Permito-me uma exceção, por se tratar de uma personalidade inconfundível da
nossa terra. Chamava-se Francisco (Chiquito) Baggi. Filho de tradicional
família baiana foi em tenra idade acometido de paralisia infantil, cuja sequela
principal lhe tolhera os movimentos das pernas. Nem por isso renunciara aos
prazeres da vida. Portando um par de muletas, daí o apelido de Chiquito
Bengala, com dificuldade movimentava-se em busca de diversão. Homossexual
assumido, enfrentava com coragem a discriminação e os maus humores de uma
sociedade cujos cânones eram tradicionalistas. E o fazia de maneira
escandalosa. Maquiava-se. Cobria o rosto com base, ruge. Os lábios com batom,
definindo as sobrancelhas com lápis. O mesmo que usava para disfarçar a calva
pronunciada. Malgrado os tropeços que encarava, e eram muitos, aparentava ser
uma figura cativante, simpática, alegre, dando vida aos ambientes em que
convivia, com seus ditos chistosos, o gesticular afetado.
Falar
dos demais seria contar histórias burlescas, ridículas, que seriam mais
apropriadas nas trovas ferinas dos repentistas.
A
culminância de toda aquela festa sublinhava-se pela apresentação de magníficos
espetáculos. Protagonizados por artistas e grupos famosos, dentre os quais o
mais requisitado era o balé do coreógrafo Evandro Castro Lima, mais tarde
transformado em costureiro e desfilante de fantasias de luxo nos grandes bailes
de carnaval do Rio de Janeiro e de São Paulo.
A
apoteose de tanta folia, prazeroso divertimento, para aqueles com pouco
dinheiro como eu, só se concretizava quando uma daquelas damas da noite o
escolhia como sob a promessa de dividir a sua alcova. Sem a intermediação do
vil metal. Era a glória. Divulgada em cantos e recantos por meses a fio, pelo
favorecido.
Falar
da noite de Salvador sem dedicar algumas letras ao Anjo Azul é cometer pecado
sem remissão.
Se
entre nós ainda estivessem Odorico Tavares, João Baptista Caribé, Mirabeau
Sampaio e Norma, sua mulher, Agenor Meireles, os irmaõs Décio e Durval Seabra,
Carlos Eduardo da Rocha, Genaro de Carvalho, o muralista Caribé, Waldemar e
Elza Holsgrafe, Francisco Amado, iam me dar razão. Fariam coro da minha
asserção.
Como não
posso invocar-lhes testemunho, convoco os que podem dá-lo: Sante Scaldaferri,
Mário Cravo Júnior, Carlos Bastos, Lô conde e Julinha, Calazans Neto, Rubico
Campos, Nair de Carvalho, o famoso fotógrafo Valter Lessa, excepcional artista
e bom papo, e de uma centena de admiradores do bar e restaurante da rua do
Cabeça.
Dirão,
em coro, que o Anjo Azul era o local de encontro mais requisitado de Salvador.

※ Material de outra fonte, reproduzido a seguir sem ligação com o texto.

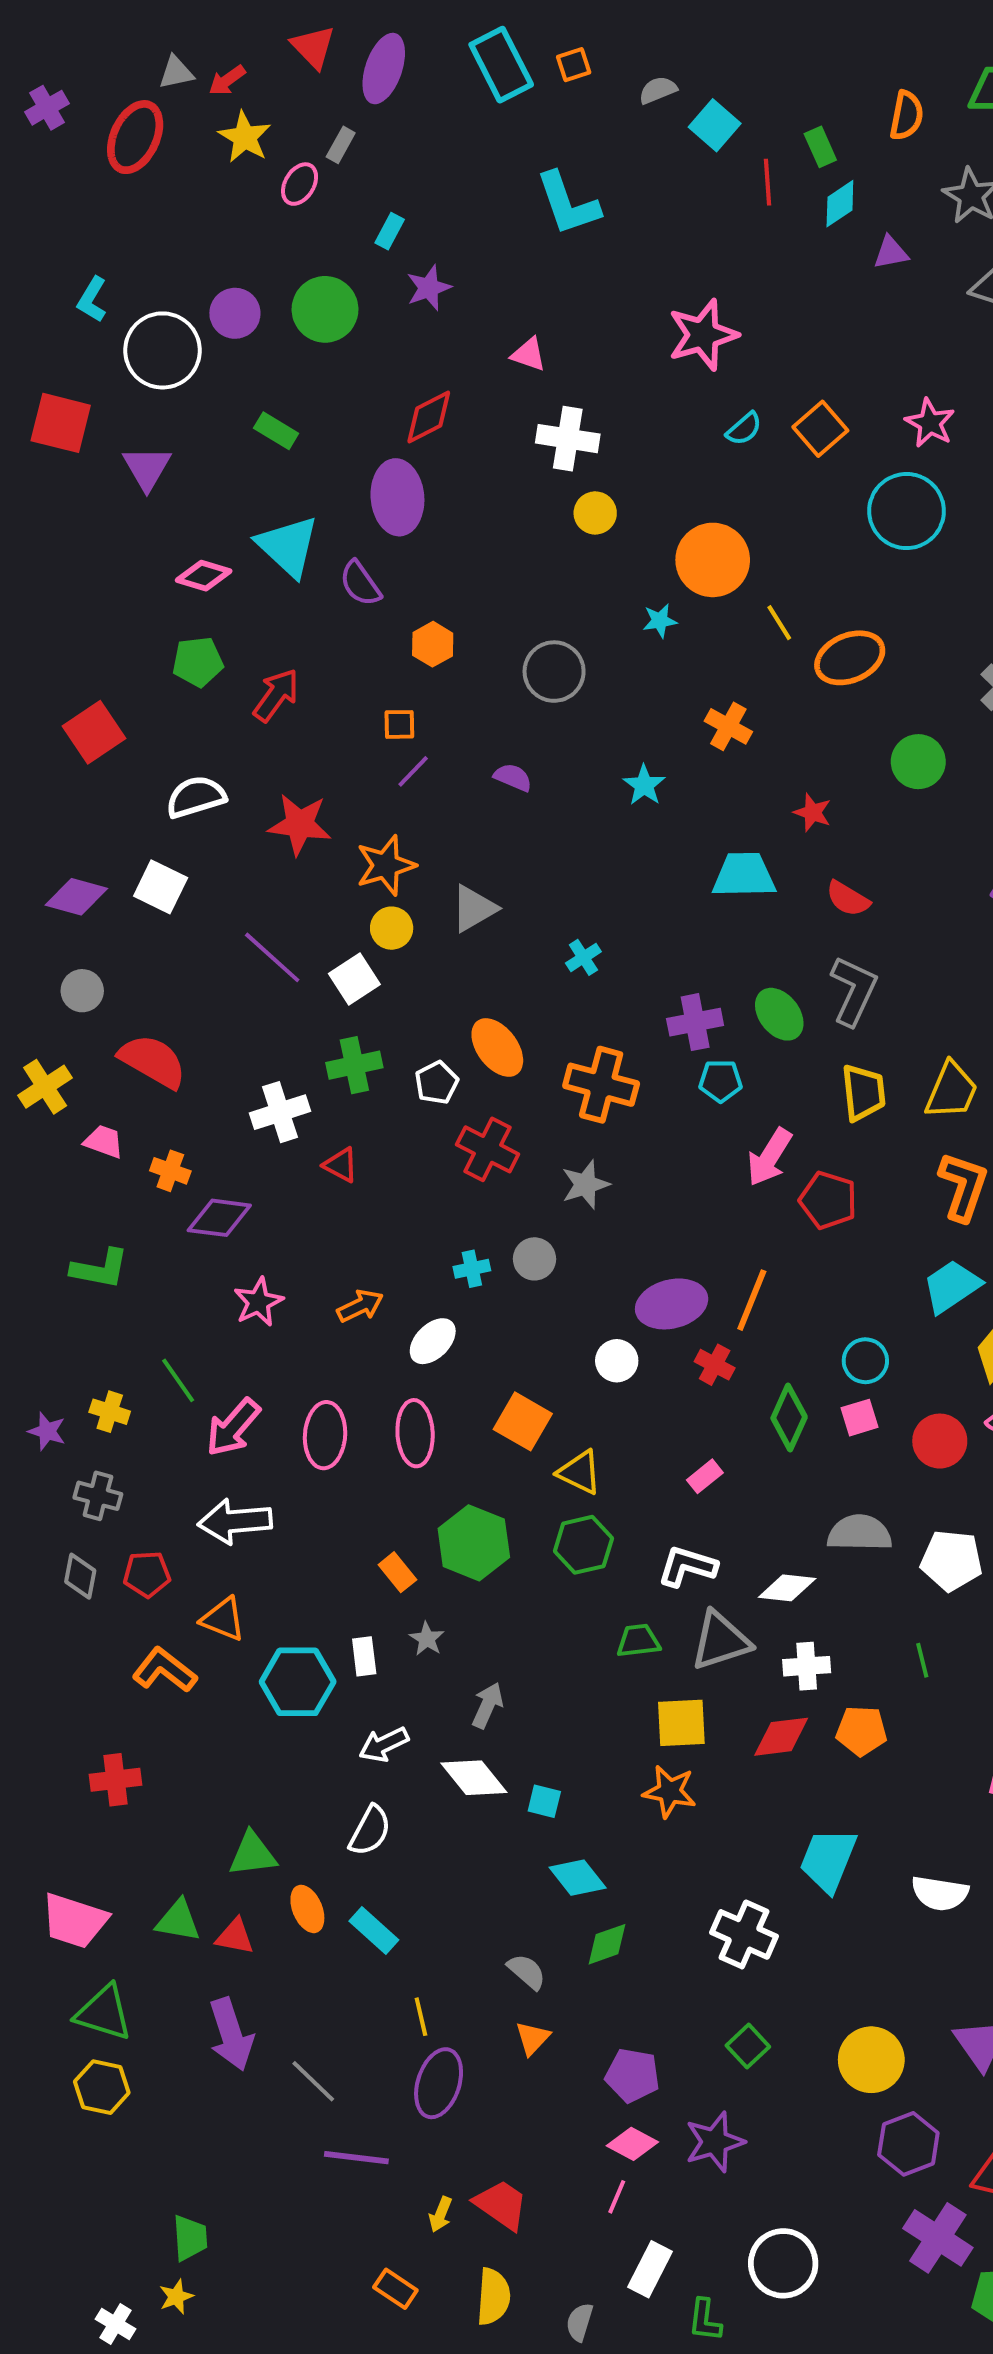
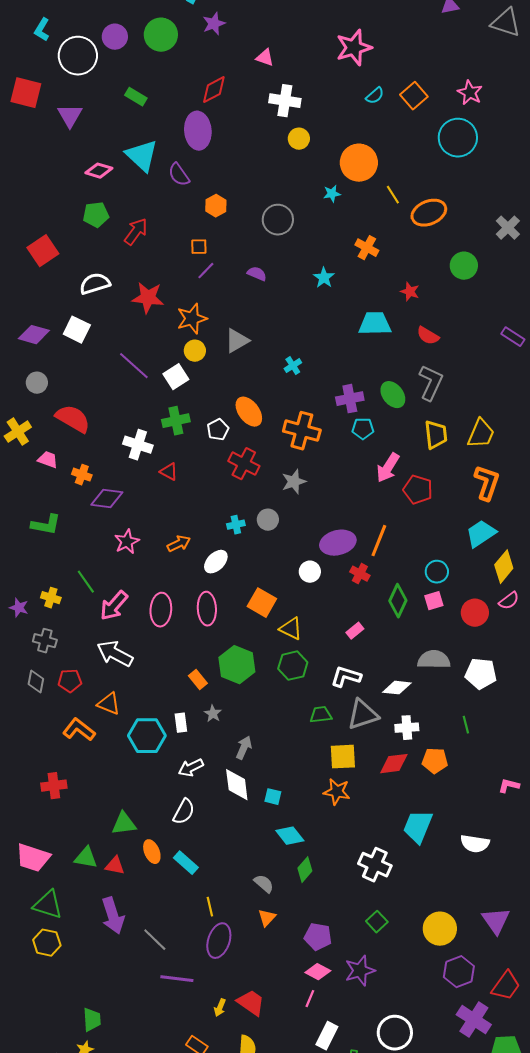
white cross: (280, 1112) -> (138, 445), turned 36
white arrow: (235, 1521) -> (115, 654), turned 33
white diamond: (474, 1778) -> (237, 785), turned 32
green diamond: (607, 1944) -> (305, 870), turned -30

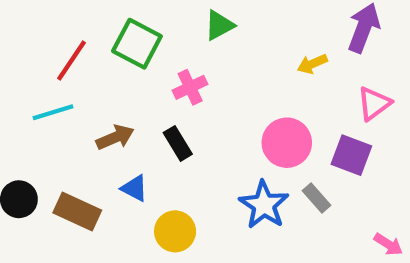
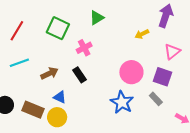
red line: (71, 60) -> (17, 31), moved
gray rectangle: (316, 198) -> (156, 99), moved
yellow circle: (175, 231) -> (57, 117), moved

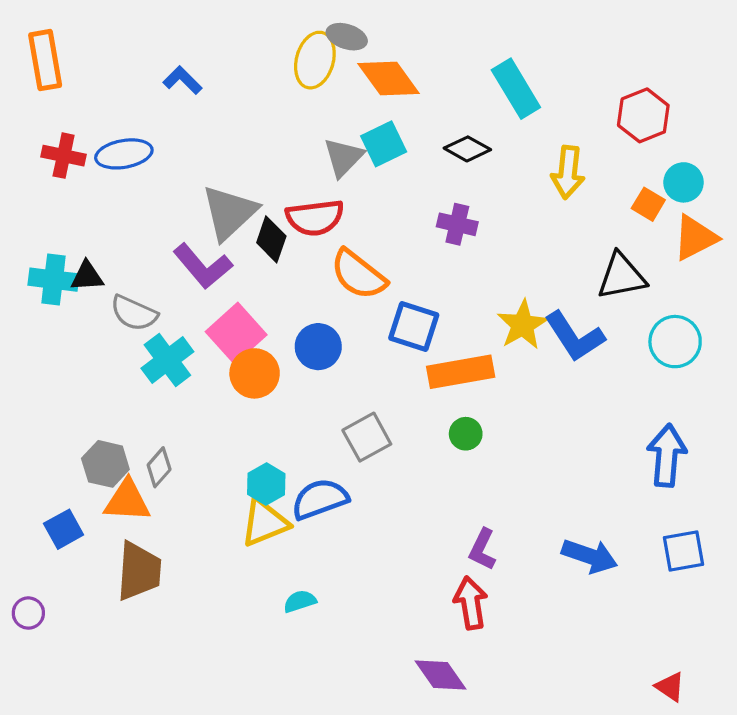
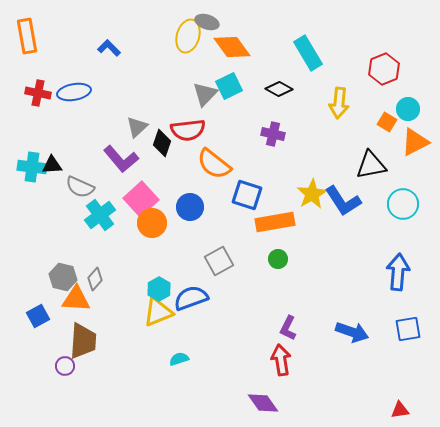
gray triangle: (229, 213) -> (137, 127), size x0.6
purple circle: (28, 613) -> (65, 366), moved
red triangle: (670, 687) -> (400, 410), turned -42

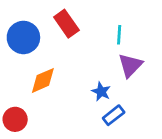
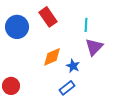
orange diamond: (43, 80) -> (52, 57), moved
blue rectangle: (114, 115) -> (67, 88), moved

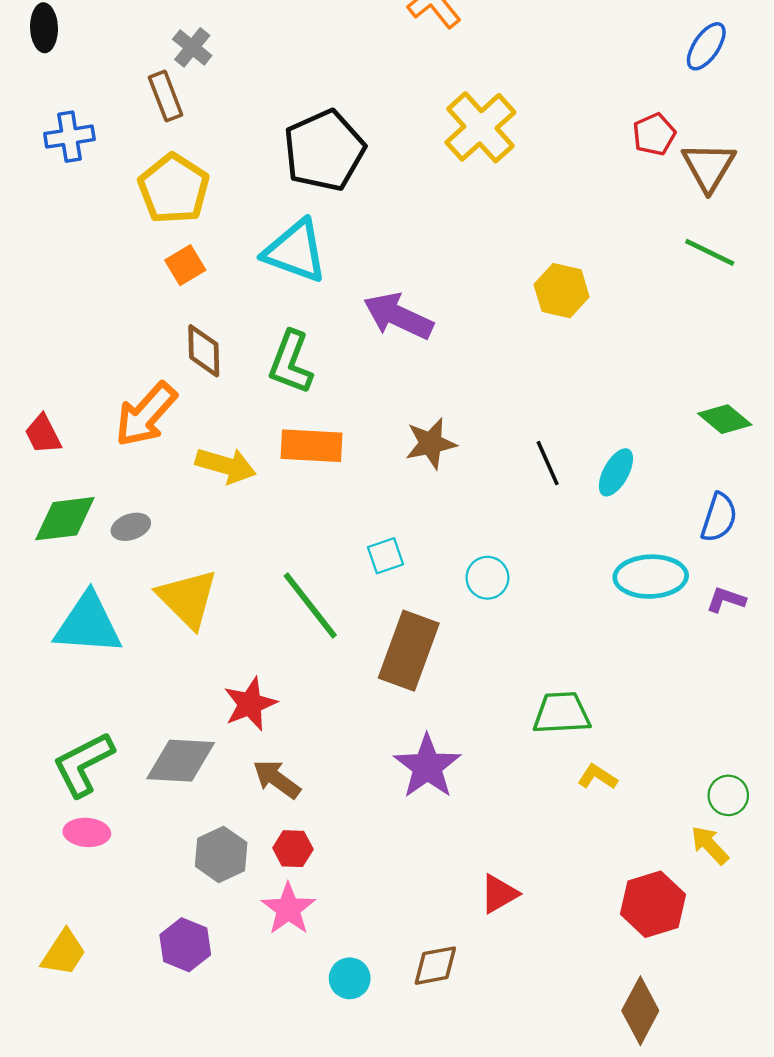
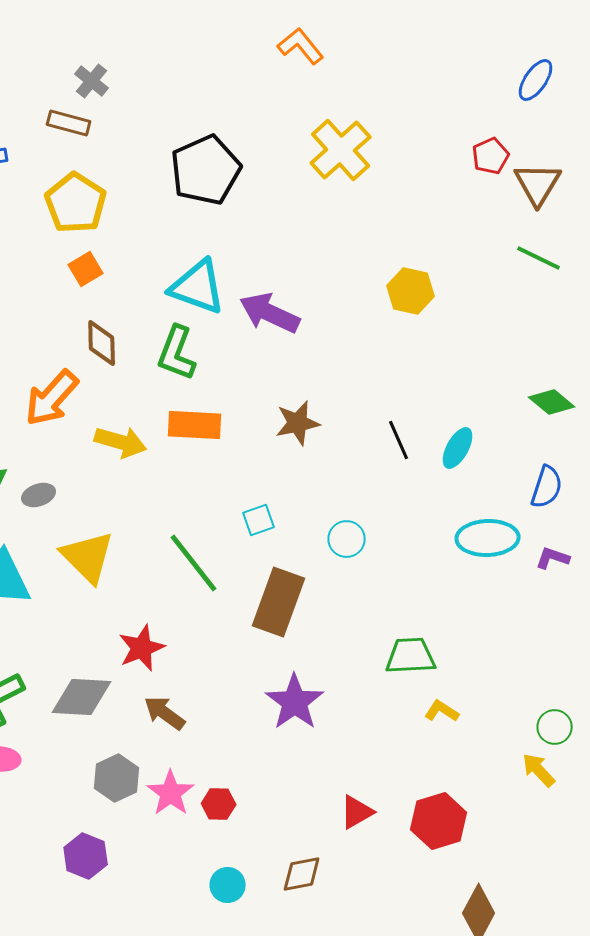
brown rectangle: (166, 96) -> (69, 123), turned -54
cyan triangle: (295, 251) -> (198, 287), moved
red hexagon: (293, 849) -> (219, 804), moved
red hexagon: (653, 904) -> (439, 821), moved
pink star: (288, 909) -> (171, 793), moved

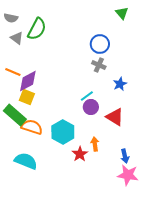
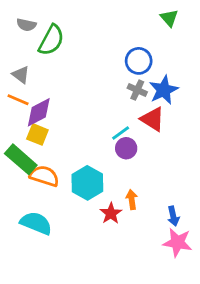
gray semicircle: (11, 18) -> (26, 25), moved
gray triangle: (17, 38) -> (21, 75), moved
blue star: (120, 84) -> (164, 90), moved, size x1.5
red triangle: (115, 117) -> (152, 119), moved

Diferindo dos demais pela decoração com móveis antigos, iluminação mortiça
azulada, imagens barrocas de vários santos expostos juntamente com quadros de
Carlos Bastos, numa simbiose perfeita. Tudo arrematado pela fidalguia de José
Pedreira, seu proprietário, cumulando de atenções amigos e clientes. Pelo
cardápio escolhido com esmero, e exóticos drinques, dentre os quais sobressaía
o famoso Xixi de Anjo. Servido em toscas cálices de cerâmica, os famosos
caxixis, produzidos pela habilidade dos artesãos de Maragogipinho.
Das
dezessete horas em diante, até a madrugada, aquele ponto se tornava o centro
político, cultural e artístico da Bahia. E, por que não dizer, da boêmia.
Pena
não ter durado até os dias atuais. Porventura conseguisse, seria mais um
patrimônio a ser tombado, pois revelador da nosso cultura, dos nossos usos e
costumes.
Assim
era a vida noturna de Salvador. Reluzente, segura, feliz, pacífica, própria
para travar conhecimentos, estabelecer boas amizades, sobretudo para amar e
fazer amor, às claras, às escondidas ou no escurinho dos cinemas.